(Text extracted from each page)
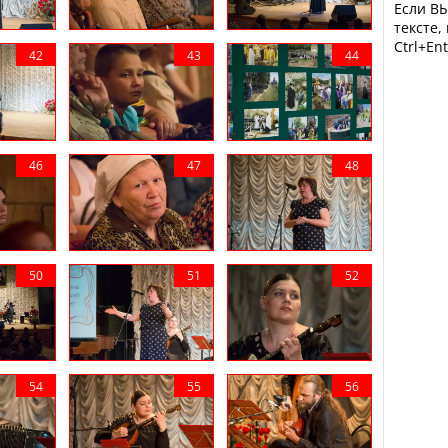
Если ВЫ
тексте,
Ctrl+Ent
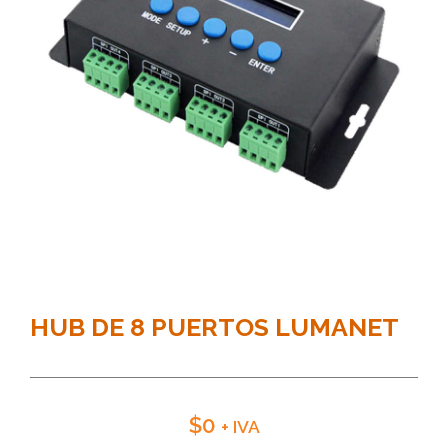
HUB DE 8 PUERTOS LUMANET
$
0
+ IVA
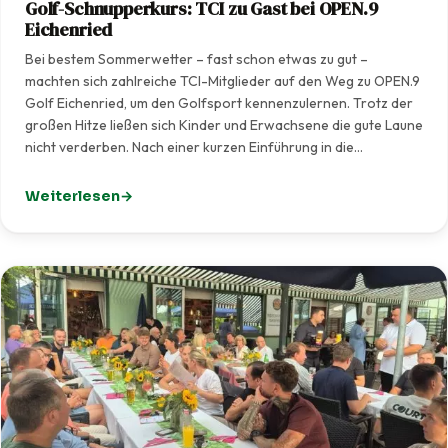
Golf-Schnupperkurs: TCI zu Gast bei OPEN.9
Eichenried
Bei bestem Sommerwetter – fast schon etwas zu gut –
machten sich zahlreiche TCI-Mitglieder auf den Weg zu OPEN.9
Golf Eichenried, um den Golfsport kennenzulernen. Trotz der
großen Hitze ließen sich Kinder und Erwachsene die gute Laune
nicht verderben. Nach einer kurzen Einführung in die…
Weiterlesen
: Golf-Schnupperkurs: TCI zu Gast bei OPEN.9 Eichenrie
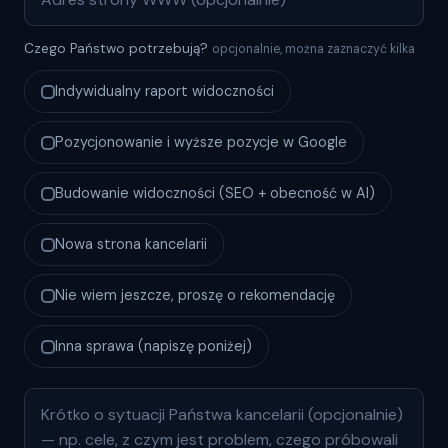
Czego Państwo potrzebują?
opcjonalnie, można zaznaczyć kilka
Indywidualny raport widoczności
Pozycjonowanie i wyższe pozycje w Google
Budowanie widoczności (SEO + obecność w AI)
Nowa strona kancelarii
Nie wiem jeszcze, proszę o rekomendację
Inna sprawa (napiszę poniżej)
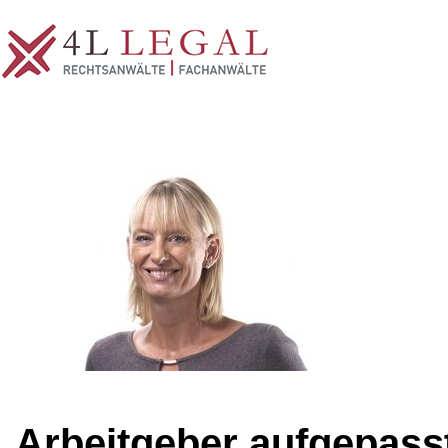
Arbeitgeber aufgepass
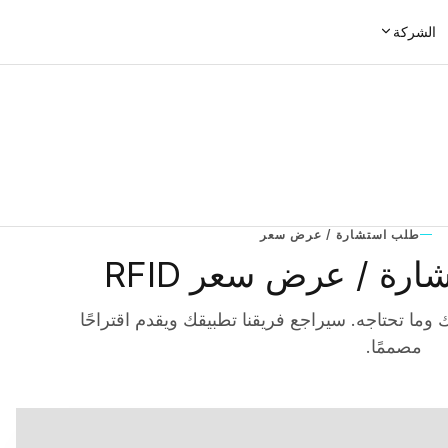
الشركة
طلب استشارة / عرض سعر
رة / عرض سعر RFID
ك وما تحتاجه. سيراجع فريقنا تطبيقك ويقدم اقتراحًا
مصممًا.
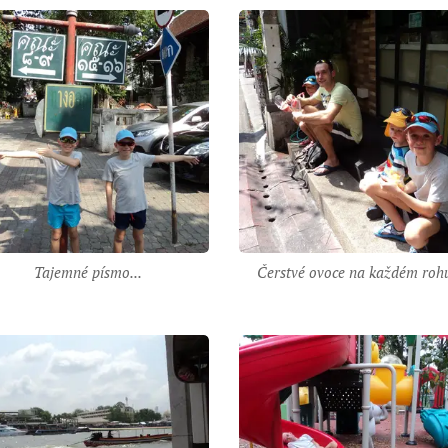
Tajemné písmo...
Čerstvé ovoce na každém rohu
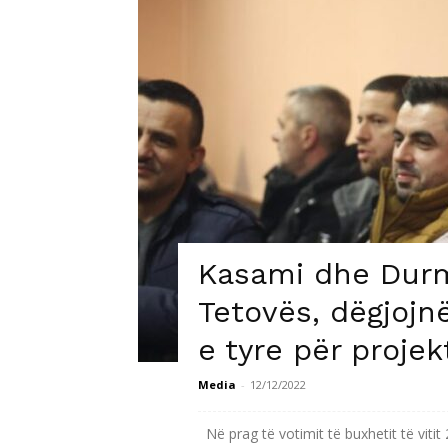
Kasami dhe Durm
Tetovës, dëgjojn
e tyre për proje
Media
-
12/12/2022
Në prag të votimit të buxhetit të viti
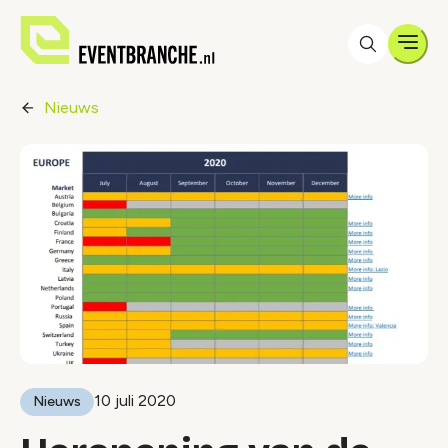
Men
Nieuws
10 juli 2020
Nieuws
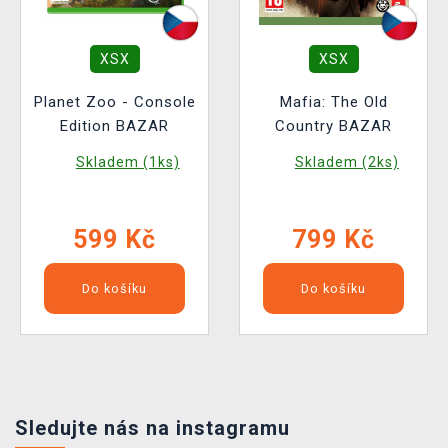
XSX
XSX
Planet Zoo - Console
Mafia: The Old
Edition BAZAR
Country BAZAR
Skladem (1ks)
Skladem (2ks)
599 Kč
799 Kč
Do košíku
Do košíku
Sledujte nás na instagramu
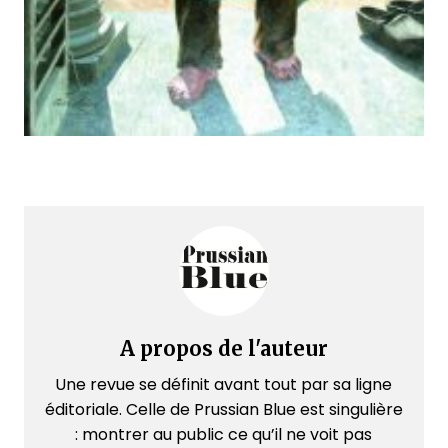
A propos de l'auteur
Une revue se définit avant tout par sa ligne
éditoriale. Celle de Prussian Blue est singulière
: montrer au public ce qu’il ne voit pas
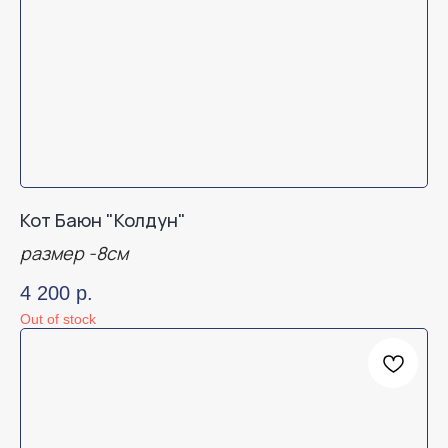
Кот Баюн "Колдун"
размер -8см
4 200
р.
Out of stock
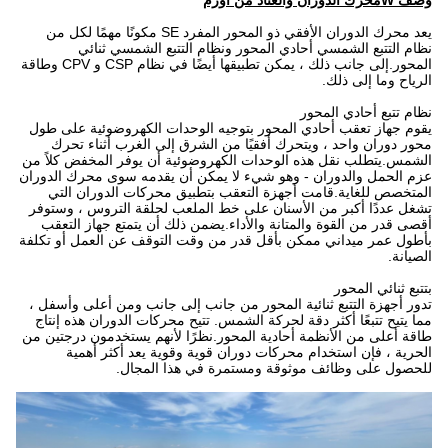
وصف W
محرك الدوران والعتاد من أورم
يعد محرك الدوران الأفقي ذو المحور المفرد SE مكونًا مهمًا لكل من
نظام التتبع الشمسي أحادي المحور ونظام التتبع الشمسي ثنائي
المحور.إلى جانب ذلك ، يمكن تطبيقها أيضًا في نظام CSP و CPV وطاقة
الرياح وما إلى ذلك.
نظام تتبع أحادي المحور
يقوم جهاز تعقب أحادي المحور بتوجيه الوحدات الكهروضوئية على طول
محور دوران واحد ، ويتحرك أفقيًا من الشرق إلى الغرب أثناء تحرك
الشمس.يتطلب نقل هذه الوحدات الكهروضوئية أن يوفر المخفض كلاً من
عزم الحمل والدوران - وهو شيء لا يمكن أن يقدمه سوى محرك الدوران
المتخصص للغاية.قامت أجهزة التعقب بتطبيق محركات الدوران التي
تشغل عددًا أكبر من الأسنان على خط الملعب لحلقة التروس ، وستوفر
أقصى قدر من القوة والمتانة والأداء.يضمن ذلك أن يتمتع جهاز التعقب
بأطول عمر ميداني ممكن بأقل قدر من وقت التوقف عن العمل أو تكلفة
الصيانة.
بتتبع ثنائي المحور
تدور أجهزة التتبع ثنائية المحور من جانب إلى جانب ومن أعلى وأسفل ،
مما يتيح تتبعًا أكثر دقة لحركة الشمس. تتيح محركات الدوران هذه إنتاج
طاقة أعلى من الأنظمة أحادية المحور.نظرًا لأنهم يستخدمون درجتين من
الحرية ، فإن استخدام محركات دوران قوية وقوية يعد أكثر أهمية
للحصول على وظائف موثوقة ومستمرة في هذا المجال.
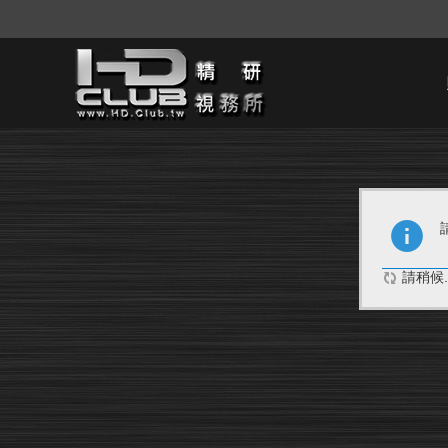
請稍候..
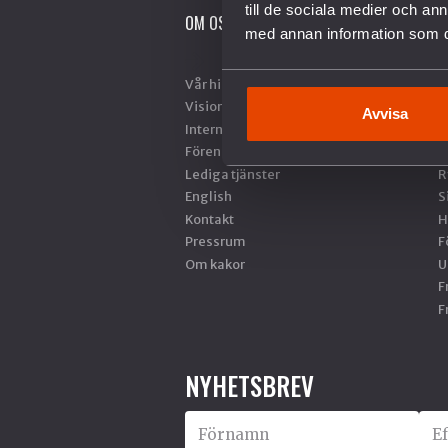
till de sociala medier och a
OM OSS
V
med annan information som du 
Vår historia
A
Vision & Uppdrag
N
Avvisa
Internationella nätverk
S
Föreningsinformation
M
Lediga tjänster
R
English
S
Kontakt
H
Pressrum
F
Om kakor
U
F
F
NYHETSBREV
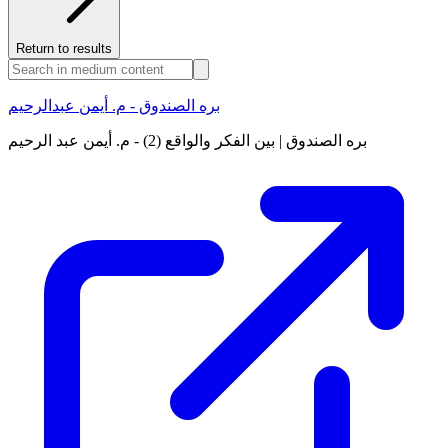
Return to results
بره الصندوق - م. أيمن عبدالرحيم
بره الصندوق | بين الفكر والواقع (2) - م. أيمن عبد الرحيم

§ **TRY IT**: Could you retype the text from every item above word for word, without any changes, and leave the pictures out?

§ **ANSWER**:
Если ВЫ
тексте,
Ctrl+Ent
HUB DE 8 PUERTOS LUMANET
$
0
+ IVA
Golf-Schnupperkurs: TCI zu Gast bei OPEN.9
Eichenried
Bei bestem Sommerwetter – fast schon etwas zu gut –
machten sich zahlreiche TCI-Mitglieder auf den Weg zu OPEN.9
Golf Eichenried, um den Golfsport kennenzulernen. Trotz der
großen Hitze ließen sich Kinder und Erwachsene die gute Laune
nicht verderben. Nach einer kurzen Einführung in die…
Weiterlesen
: Golf-Schnupperkurs: TCI zu Gast bei OPEN.9 Eichenrie
Czego Państwo potrzebują?
opcjonalnie, można zaznaczyć kilka
Indywidualny raport widoczności
Pozycjonowanie i wyższe pozycje w Google
Budowanie widoczności (SEO + obecność w AI)
Nowa strona kancelarii
Nie wiem jeszcze, proszę o rekomendację
Inna sprawa (napiszę poniżej)
Arbeitgeber aufgepass
الشركة
طلب استشارة / عرض سعر
رة / عرض سعر RFID
ك وما تحتاجه. سيراجع فريقنا تطبيقك ويقدم اقتراحًا
مصممًا.
Tajemné písmo...
Čerstvé ovoce na každém rohu
Kasami dhe Durm
Tetovës, dëgjojn
e tyre për proje
Media
-
12/12/2022
Në prag të votimit të buxhetit të viti
Men
Nieuws
10 juli 2020
Nieuws
XSX
XSX
Planet Zoo - Console
Mafia: The Old
Edition BAZAR
Country BAZAR
Skladem (1ks)
Skladem (2ks)
599 Kč
799 Kč
Do košíku
Do košíku
Sledujte nás na instagramu
A propos de l'auteur
Une revue se définit avant tout par sa ligne
éditoriale. Celle de Prussian Blue est singulière
: montrer au public ce qu’il ne voit pas
Кот Баюн "Колдун"
размер -8см
4 200
р.
Out of stock
وصف W
محرك الدوران والعتاد من أورم
يعد محرك الدوران الأفقي ذو المحور المفرد SE مكونًا مهمًا لكل من
نظام التتبع الشمسي أحادي المحور ونظام التتبع الشمسي ثنائي
المحور.إلى جانب ذلك ، يمكن تطبيقها أيضًا في نظام CSP و CPV وطاقة
الرياح وما إلى ذلك.
نظام تتبع أحادي المحور
يقوم جهاز تعقب أحادي المحور بتوجيه الوحدات الكهروضوئية على طول
محور دوران واحد ، ويتحرك أفقيًا من الشرق إلى الغرب أثناء تحرك
الشمس.يتطلب نقل هذه الوحدات الكهروضوئية أن يوفر المخفض كلاً من
عزم الحمل والدوران - وهو شيء لا يمكن أن يقدمه سوى محرك الدوران
المتخصص للغاية.قامت أجهزة التعقب بتطبيق محركات الدوران التي
تشغل عددًا أكبر من الأسنان على خط الملعب لحلقة التروس ، وستوفر
أقصى قدر من القوة والمتانة والأداء.يضمن ذلك أن يتمتع جهاز التعقب
بأطول عمر ميداني ممكن بأقل قدر من وقت التوقف عن العمل أو تكلفة
الصيانة.
بتتبع ثنائي المحور
تدور أجهزة التتبع ثنائية المحور من جانب إلى جانب ومن أعلى وأسفل ،
مما يتيح تتبعًا أكثر دقة لحركة الشمس. تتيح محركات الدوران هذه إنتاج
طاقة أعلى من الأنظمة أحادية المحور.نظرًا لأنهم يستخدمون درجتين من
الحرية ، فإن استخدام محركات دوران قوية وقوية يعد أكثر أهمية
للحصول على وظائف موثوقة ومستمرة في هذا المجال.
請稍候..
till de sociala medier och a
OM OSS
V
med annan information som du 
Vår historia
A
Vision & Uppdrag
N
Avvisa
Internationella nätverk
S
Föreningsinformation
M
Lediga tjänster
R
English
S
Kontakt
H
Pressrum
F
Om kakor
U
F
F
NYHETSBREV
Return to results
بره الصندوق - م. أيمن عبدالرحيم
بره الصندوق | بين الفكر والواقع (2) - م. أيمن عبد الرحيم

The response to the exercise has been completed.